Hierarchical clustering-based filtering of unreliable signals. (A) Examples of possible intensity patterns that can occur during a large scale LC-MS experiment. Red line indicates mean intensity value for a chromatographic feature across all batches. (B) Examples of parsed clustering output showing stable features (consistent means across all batches), misaligned features (signal loss across one or more batches), cross-aligned and batch affected features (regular or erratic shifting of mean signal between batches), and chemically unstable features (gradual increase or decrease in signal over each batch or across the entire experiment).

CONCLUSIONS

Proper feature alignment and peak quality filtering in LC-MS data sets is critically important for correctly analyzing and interpreting spectral information, particularly across untargeted metabolomics data sets including those used for chemotyping of population scale clinical cohorts.

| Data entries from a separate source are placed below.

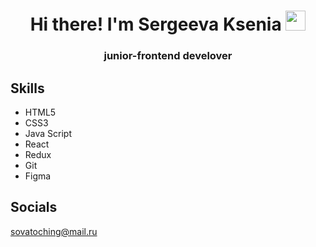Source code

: <h1 align="center">Hi there! I'm Sergeeva Ksenia
 <img src="https://github.com/blackcater/blackcater/raw/main/images/Hi.gif" height="32"/></h1>
<h3 align="center">junior-frontend develover </h3>

## Skills

- HTML5
- CSS3
- Java Script
- React
- Redux
- Git
- Figma

## Socials

sovatoching@mail.ru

We have shown that performing bulk preprocessing retention time correction at the raw data level not only allows end users freedom to utilize analysis software lacking robust alignment algorithms but also provides better quality data extraction when used prior to secondary processing with software suites such as XCMS or Mzmine. In addition, the ability to visualize and quantitate the degree of misalignment within a data set before further processing is a critical checkpoint within any analysis pipeline. Lastly, using hierarchical clustering to categorize signals based on the shape of the signal intensity profile across batches allows for visualization and parsing of data based on signal reliability. These approaches can enhance the quality of LC-MS data analysis with improved chromatographic alignment, thereby allowing for increased accuracy in feature quantification, automated parsing of unreliable features, and greater downstream statistical power.